Libertés publiques vs santé publique
Fin mars, le gouvernement considérait encore que mettre en place une application de tracking constituait une piste peu prometteuse. Le ministre en charge de la Santé se déclarait même défavorable à ce type d’application. Une quinzaine de jours plus tard, le discours a considérablement évolué. Désormais, la mise en ligne de l’application StopCovid est envisagée suffisamment sérieusement pour que la porte-parole du gouvernement annonce, à la sortie du Conseil des ministres du 8 avril dernier, la nécessité de mobiliser les développeurs rapidement.

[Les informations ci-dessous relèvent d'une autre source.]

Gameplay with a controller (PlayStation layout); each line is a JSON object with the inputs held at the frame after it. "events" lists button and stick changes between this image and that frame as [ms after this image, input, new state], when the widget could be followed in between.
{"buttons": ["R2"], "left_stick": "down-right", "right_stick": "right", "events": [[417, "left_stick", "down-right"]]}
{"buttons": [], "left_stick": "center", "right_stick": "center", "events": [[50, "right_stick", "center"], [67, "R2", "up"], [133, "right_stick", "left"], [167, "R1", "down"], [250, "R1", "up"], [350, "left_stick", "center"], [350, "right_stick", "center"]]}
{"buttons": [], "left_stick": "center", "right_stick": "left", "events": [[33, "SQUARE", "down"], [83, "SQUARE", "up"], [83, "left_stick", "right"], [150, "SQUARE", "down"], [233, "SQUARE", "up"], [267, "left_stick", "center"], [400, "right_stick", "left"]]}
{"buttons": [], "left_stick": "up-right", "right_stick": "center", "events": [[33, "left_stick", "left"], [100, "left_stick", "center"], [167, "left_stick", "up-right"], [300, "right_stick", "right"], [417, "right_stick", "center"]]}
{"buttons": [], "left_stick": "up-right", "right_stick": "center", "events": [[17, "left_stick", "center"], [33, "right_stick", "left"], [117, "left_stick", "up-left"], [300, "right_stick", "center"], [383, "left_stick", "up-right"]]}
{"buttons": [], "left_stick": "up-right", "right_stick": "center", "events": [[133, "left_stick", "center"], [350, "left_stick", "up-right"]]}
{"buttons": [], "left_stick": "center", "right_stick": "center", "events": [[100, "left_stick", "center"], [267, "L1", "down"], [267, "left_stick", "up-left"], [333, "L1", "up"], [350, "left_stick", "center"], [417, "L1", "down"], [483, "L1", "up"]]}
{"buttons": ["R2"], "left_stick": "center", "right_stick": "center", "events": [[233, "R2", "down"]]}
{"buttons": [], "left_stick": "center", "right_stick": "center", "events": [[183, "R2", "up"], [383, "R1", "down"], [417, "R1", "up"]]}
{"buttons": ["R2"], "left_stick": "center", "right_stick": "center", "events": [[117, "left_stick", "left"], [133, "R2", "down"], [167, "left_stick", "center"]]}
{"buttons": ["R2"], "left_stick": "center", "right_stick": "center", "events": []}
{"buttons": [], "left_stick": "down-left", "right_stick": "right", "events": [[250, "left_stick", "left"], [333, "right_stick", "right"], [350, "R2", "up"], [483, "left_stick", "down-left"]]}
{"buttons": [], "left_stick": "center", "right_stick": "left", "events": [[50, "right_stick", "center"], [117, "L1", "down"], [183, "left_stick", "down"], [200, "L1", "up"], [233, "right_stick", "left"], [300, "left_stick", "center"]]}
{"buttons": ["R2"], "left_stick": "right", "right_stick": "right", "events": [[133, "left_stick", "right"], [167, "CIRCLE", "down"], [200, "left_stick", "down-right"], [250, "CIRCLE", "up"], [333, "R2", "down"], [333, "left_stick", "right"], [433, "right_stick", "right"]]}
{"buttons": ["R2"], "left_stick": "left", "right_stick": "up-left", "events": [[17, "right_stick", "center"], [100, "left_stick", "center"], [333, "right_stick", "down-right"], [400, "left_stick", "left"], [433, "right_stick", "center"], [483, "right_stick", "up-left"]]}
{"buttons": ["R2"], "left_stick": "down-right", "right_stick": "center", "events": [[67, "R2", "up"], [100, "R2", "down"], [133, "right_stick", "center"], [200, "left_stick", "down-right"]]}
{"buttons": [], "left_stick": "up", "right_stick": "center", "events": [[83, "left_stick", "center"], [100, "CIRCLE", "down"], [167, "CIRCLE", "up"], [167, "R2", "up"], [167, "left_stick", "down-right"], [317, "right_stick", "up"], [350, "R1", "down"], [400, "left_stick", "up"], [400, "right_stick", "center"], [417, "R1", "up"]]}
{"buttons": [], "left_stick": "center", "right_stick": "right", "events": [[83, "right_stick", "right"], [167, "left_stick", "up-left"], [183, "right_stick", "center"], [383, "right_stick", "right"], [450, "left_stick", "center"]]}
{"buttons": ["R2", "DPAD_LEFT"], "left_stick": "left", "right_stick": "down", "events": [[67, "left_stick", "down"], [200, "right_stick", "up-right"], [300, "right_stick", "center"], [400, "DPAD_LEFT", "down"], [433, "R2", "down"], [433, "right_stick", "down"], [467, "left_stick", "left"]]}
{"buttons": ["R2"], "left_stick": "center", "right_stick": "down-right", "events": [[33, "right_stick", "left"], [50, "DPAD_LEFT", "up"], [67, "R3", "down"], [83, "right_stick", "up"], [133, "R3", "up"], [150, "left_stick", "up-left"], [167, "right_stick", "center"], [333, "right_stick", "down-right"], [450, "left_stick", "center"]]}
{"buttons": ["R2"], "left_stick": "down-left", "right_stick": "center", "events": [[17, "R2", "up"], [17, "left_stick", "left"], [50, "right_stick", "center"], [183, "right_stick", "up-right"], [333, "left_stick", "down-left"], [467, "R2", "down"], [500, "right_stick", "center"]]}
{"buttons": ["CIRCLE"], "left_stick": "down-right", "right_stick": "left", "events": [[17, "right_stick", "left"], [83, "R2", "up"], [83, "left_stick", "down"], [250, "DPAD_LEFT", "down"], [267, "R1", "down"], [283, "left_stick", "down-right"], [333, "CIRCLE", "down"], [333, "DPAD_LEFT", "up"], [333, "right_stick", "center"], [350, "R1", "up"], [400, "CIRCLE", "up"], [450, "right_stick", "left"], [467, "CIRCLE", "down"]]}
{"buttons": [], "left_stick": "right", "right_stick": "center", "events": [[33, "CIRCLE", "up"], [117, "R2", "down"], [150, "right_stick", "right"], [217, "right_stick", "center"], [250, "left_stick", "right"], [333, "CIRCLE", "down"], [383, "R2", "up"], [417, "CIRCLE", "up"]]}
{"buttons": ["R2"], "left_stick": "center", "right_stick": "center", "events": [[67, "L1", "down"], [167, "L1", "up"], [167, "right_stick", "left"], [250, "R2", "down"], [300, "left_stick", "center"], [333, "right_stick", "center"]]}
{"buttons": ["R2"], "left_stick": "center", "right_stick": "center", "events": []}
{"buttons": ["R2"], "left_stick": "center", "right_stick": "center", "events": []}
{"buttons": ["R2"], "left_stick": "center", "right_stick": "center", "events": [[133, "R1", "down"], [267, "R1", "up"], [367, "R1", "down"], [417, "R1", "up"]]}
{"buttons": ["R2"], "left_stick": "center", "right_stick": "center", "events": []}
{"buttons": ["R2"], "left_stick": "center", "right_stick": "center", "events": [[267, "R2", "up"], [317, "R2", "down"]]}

Le débat peut se situer à deux niveaux différents
Sur le plan du droit, il s’agit de déterminer les conditions de mise en place d’un traitement de données à caractère personnel relatives à la santé de la population française. La présidente de la Commission nationale de l’informatique, auditionnée par le Parlement, a rappelé le cadre juridique applicable et, surtout, les modalités de « déploiement juridique » : soit le consentement – libre, éclairé et spécifique des personnes –, soit une loi imposant l’installation et l’utilisation de l’application. Concluant son propos avec une mise en garde contre le « solutionnisme technologique », elle mettait en avant le fait que les services de la Cnil étaient à la disposition du gouvernement pour l’accompagner dans la conception – un développement Privacy by Design avec l’aide de la Cnil serait rassurant – et la mise en œuvre d’un logiciel de contact tracking.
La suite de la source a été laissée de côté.